#### REQUIRED WORK:
Rewrite the lines of the data starting at the line containing "(bijvoorbeeld ‘18–30’ en ‘31–40’)?" and ending at the line containing "Let op de lengte en volgorde". Replace "respondent" with "deelnemer" and keep everything else the same.

= = = = = = =

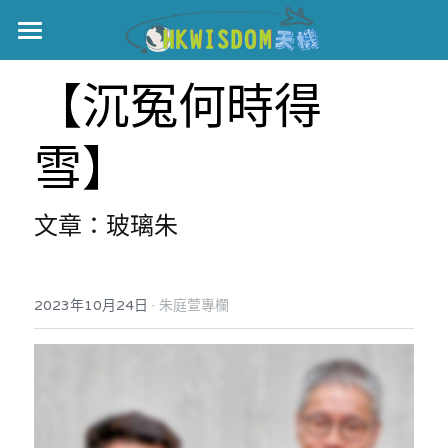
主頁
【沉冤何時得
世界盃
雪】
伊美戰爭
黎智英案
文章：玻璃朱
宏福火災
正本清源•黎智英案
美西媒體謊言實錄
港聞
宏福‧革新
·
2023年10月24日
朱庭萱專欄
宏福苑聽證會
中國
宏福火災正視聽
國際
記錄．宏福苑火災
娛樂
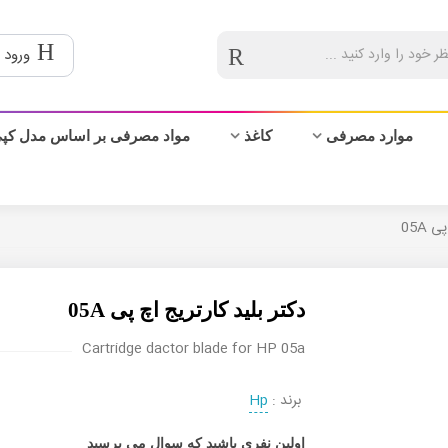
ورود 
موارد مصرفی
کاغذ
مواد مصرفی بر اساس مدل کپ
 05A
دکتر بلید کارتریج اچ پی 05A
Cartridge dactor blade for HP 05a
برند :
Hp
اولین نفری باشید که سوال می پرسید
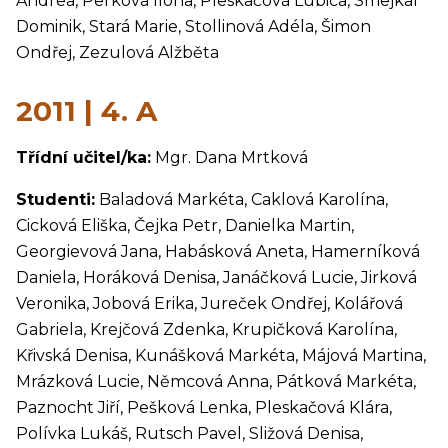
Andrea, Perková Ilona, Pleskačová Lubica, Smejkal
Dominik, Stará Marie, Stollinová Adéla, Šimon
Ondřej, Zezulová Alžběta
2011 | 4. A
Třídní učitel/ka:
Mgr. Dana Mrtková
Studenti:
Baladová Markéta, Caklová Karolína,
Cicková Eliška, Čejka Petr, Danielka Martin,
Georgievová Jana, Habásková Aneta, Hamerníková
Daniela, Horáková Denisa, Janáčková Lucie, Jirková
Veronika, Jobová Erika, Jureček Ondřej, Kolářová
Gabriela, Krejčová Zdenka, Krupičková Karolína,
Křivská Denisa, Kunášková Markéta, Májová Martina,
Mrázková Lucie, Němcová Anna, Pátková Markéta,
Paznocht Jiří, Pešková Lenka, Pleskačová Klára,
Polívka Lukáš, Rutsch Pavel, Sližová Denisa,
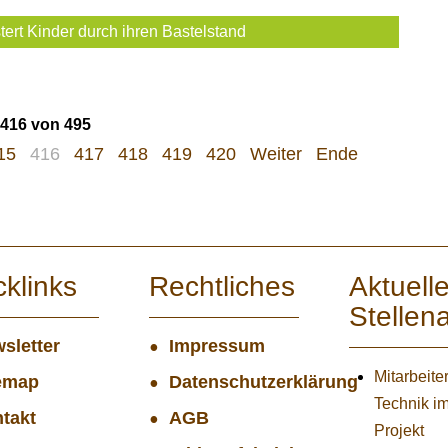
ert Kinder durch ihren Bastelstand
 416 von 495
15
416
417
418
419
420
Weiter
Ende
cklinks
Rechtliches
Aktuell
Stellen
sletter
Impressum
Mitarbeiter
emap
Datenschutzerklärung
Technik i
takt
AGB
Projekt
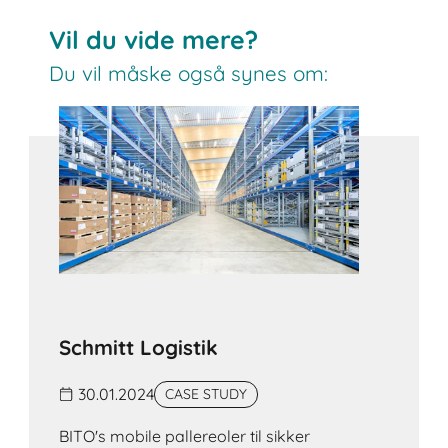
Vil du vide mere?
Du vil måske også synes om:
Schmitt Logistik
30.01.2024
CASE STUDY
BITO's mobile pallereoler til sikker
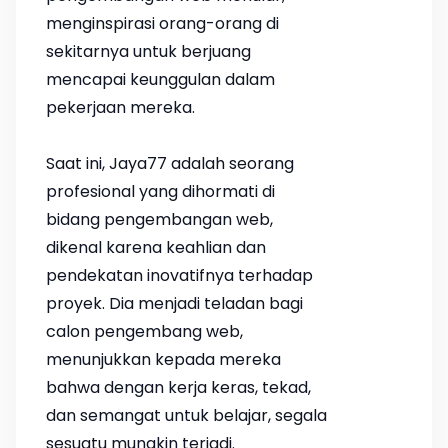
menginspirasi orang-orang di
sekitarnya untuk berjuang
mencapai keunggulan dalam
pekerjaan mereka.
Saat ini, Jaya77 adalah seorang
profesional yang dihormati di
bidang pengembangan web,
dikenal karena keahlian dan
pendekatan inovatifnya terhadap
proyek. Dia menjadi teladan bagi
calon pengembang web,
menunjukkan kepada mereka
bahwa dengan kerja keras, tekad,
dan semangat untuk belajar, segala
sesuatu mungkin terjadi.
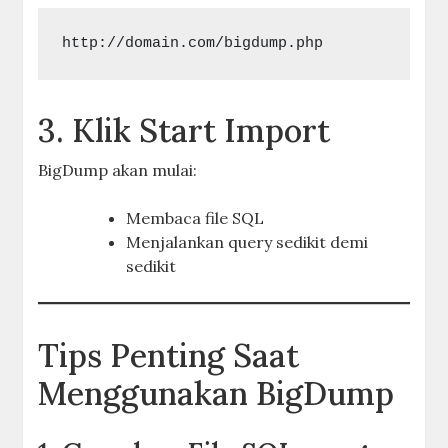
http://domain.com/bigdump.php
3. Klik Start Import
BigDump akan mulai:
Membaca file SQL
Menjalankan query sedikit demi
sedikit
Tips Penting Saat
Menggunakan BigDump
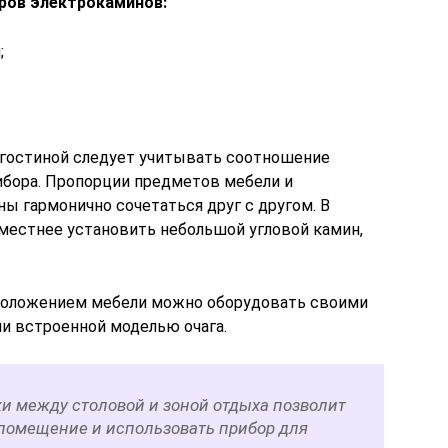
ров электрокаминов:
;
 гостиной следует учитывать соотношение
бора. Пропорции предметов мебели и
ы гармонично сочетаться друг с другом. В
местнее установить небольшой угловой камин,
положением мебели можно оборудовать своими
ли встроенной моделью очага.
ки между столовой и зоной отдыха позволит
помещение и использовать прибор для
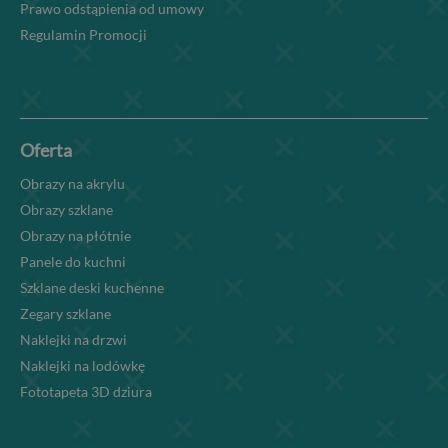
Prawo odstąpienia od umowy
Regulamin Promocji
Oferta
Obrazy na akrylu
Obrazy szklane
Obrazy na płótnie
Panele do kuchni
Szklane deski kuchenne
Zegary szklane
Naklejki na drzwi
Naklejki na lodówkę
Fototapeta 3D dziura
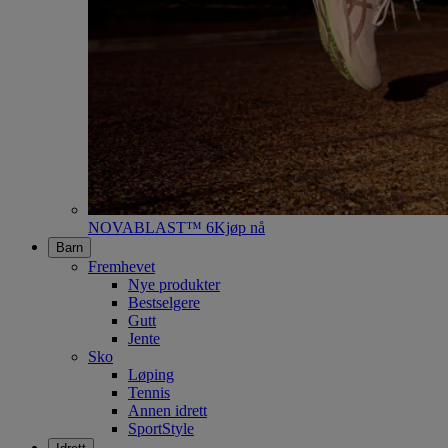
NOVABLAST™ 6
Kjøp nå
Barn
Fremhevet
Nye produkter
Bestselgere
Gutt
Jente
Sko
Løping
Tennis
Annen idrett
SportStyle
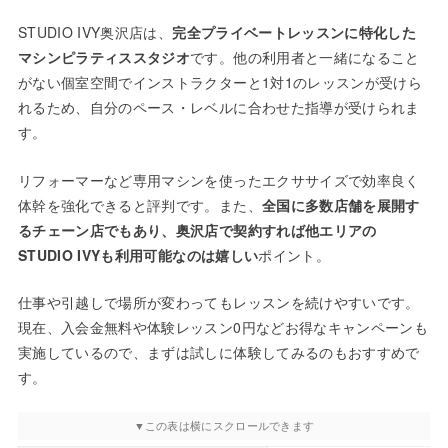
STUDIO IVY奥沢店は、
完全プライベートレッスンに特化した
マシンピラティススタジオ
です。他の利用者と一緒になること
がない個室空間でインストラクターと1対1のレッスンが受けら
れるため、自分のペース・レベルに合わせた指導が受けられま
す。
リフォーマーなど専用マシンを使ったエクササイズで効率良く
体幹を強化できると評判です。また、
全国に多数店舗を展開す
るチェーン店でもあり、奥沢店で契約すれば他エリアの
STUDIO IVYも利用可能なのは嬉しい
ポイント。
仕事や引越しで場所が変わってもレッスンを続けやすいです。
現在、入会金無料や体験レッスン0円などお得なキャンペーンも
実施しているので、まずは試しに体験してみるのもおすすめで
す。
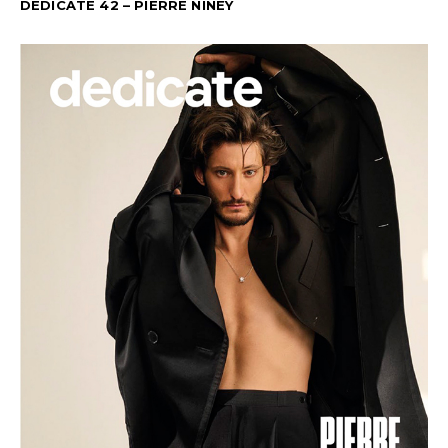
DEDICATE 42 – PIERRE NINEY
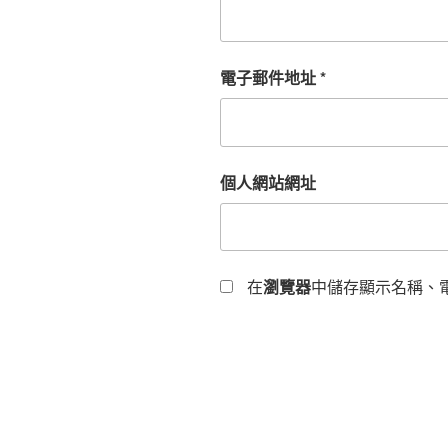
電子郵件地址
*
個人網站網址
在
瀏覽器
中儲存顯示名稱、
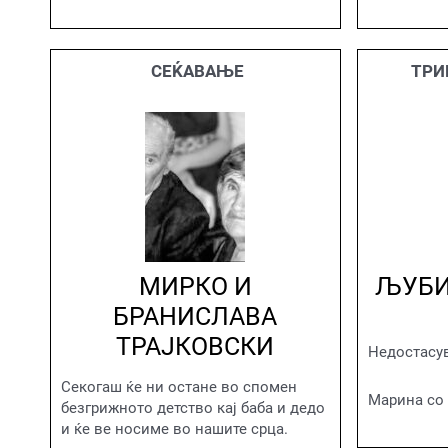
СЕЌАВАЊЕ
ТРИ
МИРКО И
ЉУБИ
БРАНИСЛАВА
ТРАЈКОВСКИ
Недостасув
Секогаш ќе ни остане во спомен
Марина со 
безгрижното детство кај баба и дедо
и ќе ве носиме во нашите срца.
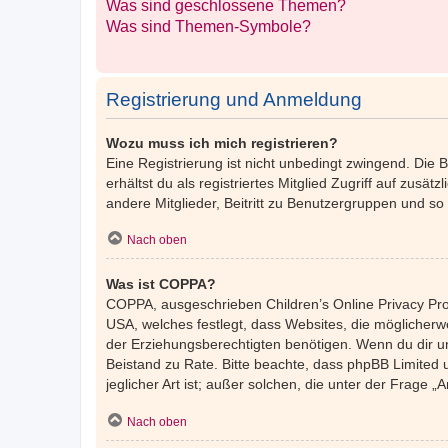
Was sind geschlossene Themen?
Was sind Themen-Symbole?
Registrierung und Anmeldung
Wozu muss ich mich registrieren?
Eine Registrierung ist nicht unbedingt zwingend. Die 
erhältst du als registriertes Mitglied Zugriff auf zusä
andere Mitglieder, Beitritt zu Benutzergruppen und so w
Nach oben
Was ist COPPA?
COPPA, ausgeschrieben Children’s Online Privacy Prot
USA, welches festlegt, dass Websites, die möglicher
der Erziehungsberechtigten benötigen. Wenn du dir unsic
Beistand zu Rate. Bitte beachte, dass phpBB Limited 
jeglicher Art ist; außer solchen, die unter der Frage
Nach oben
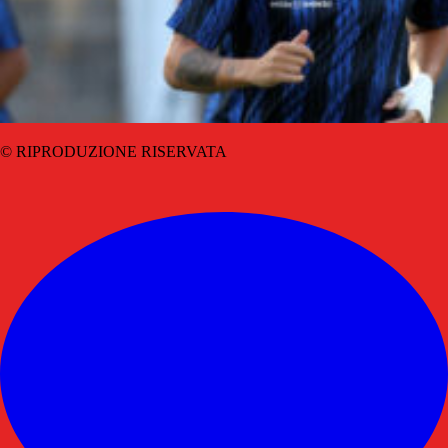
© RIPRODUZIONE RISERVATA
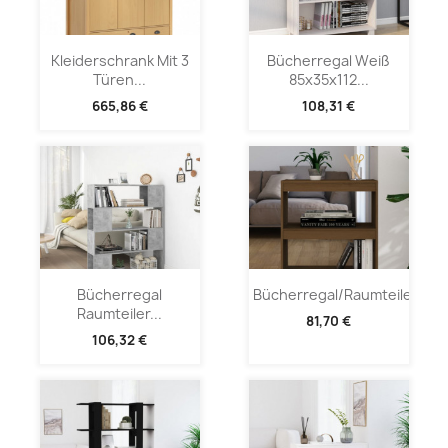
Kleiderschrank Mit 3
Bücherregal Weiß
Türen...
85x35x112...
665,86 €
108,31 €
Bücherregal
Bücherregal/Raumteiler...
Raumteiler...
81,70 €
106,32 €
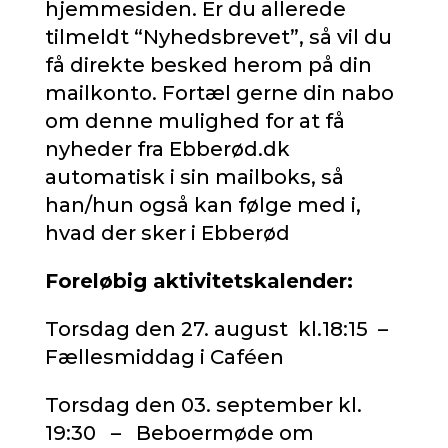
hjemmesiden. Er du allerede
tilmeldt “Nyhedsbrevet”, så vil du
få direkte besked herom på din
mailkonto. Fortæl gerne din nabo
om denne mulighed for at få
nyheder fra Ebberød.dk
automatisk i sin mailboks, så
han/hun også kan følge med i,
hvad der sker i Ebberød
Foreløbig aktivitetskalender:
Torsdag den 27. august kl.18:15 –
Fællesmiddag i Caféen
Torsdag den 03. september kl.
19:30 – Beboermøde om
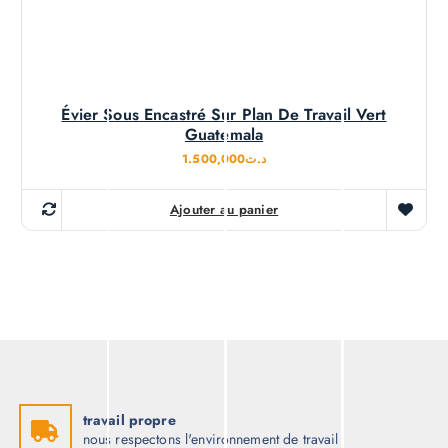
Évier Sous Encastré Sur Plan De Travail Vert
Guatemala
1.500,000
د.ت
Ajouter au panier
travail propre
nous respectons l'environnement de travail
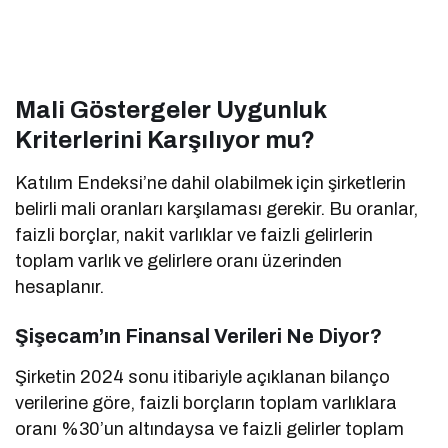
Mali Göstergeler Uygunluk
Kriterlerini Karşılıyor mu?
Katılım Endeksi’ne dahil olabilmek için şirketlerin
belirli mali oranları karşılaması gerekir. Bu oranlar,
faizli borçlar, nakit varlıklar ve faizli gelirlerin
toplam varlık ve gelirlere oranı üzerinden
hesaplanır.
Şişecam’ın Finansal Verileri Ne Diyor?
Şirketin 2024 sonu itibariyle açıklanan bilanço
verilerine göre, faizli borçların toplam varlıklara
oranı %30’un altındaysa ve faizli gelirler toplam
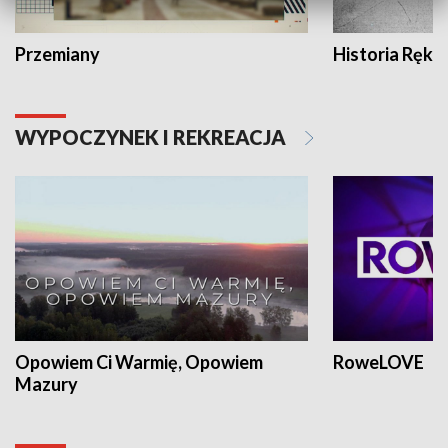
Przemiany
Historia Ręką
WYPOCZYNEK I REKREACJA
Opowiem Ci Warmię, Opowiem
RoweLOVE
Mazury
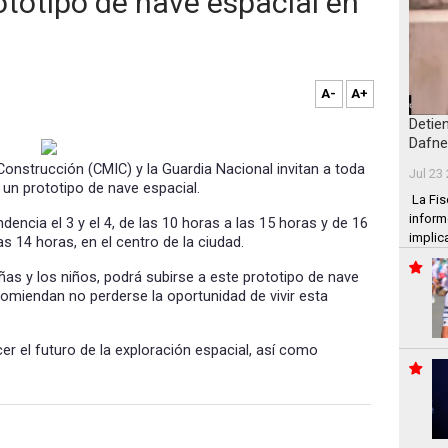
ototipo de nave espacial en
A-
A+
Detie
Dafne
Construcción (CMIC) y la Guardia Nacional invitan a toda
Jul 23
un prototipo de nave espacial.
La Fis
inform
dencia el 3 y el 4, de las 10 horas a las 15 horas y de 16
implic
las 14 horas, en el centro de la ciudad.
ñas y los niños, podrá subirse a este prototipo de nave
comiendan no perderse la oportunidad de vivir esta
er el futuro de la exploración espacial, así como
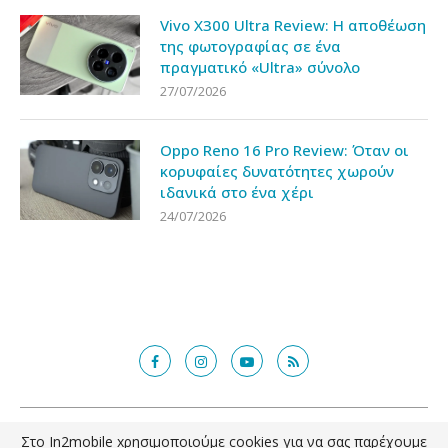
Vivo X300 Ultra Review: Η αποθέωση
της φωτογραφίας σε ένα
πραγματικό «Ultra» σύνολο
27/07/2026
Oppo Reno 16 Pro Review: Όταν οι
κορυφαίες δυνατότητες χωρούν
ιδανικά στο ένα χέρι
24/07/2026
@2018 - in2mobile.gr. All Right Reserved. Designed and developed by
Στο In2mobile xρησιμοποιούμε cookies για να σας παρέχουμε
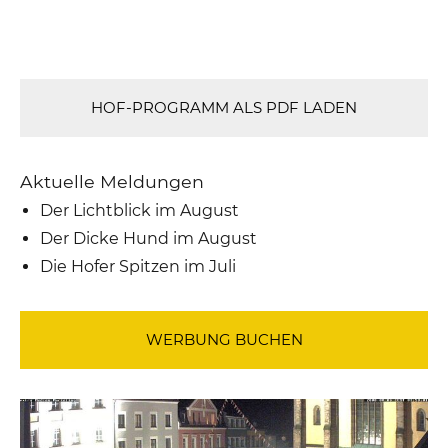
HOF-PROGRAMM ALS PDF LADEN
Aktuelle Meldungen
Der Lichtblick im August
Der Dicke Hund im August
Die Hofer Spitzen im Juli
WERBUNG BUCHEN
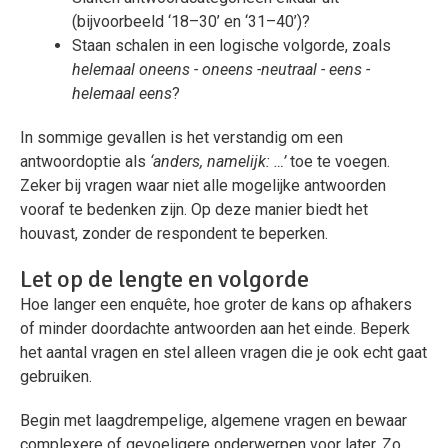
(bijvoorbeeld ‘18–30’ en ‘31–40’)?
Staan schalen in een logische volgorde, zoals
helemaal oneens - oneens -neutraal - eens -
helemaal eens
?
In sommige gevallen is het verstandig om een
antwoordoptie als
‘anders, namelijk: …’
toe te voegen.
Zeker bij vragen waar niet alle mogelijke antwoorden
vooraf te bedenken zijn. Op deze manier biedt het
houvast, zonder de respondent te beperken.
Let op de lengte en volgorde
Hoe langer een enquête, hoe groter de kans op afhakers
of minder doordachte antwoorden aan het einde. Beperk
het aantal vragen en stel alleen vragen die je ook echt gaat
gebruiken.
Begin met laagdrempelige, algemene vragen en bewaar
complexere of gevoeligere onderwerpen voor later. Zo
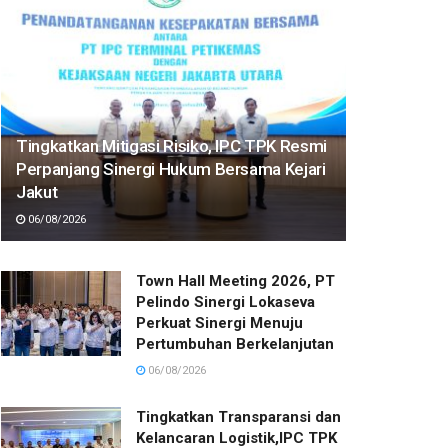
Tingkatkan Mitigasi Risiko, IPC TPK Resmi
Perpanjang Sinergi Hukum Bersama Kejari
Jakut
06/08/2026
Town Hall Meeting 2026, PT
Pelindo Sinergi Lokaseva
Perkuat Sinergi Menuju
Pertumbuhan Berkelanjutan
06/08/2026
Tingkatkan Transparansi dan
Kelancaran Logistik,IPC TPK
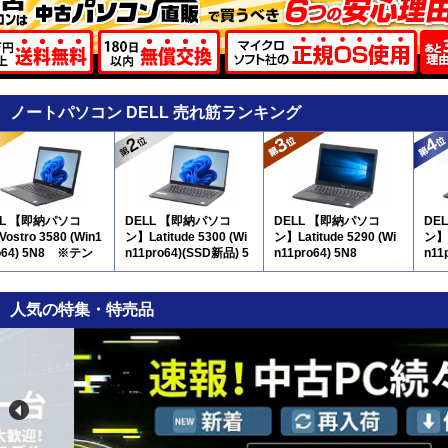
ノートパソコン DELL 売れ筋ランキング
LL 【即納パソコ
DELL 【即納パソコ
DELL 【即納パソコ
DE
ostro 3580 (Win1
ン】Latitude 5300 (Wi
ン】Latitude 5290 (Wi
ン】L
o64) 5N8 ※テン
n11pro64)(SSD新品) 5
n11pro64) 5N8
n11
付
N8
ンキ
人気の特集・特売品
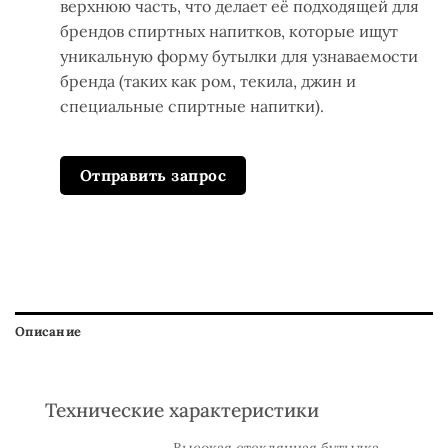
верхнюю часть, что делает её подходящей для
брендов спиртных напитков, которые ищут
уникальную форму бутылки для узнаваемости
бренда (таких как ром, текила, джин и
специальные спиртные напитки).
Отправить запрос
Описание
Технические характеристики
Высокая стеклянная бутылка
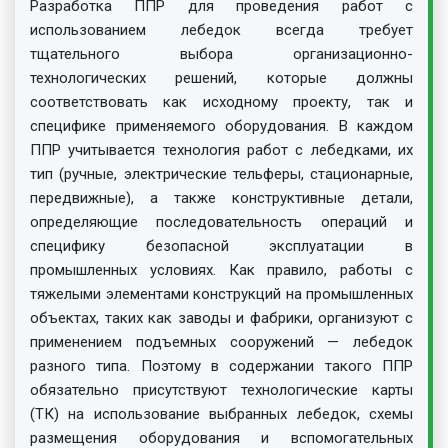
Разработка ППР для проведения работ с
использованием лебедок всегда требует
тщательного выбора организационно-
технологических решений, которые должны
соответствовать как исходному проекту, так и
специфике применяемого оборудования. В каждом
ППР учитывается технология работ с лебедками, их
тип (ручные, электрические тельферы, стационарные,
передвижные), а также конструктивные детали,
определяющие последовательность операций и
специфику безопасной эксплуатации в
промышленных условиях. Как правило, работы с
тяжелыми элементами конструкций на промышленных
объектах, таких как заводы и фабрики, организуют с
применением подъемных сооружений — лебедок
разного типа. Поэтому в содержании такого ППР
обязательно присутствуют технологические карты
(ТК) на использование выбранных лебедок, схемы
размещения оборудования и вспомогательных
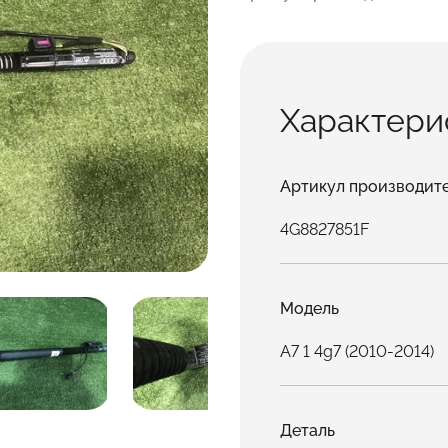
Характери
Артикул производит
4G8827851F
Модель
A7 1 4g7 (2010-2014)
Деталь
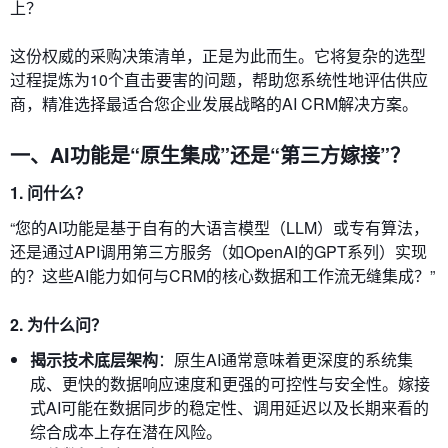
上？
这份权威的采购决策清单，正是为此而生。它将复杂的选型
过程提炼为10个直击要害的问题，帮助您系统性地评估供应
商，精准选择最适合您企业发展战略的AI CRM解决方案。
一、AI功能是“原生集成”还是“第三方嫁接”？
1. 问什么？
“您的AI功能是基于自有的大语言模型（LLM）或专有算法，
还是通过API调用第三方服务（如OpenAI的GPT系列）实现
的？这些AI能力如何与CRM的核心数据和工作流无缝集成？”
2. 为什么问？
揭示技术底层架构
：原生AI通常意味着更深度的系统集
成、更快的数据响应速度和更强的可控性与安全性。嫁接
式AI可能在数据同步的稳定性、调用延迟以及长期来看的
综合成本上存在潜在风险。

= = = = = = =

#### OUTPUT OF THE TASK:
(bijvoorbeeld ‘18–30’ en ‘31–40’)?
Staan schalen in een logische volgorde, zoals
helemaal oneens - oneens -neutraal - eens -
helemaal eens
?
In sommige gevallen is het verstandig om een
antwoordoptie als
‘anders, namelijk: …’
toe te voegen.
Zeker bij vragen waar niet alle mogelijke antwoorden
vooraf te bedenken zijn. Op deze manier biedt het
houvast, zonder de deelnemer te beperken.
Let op de lengte en volgorde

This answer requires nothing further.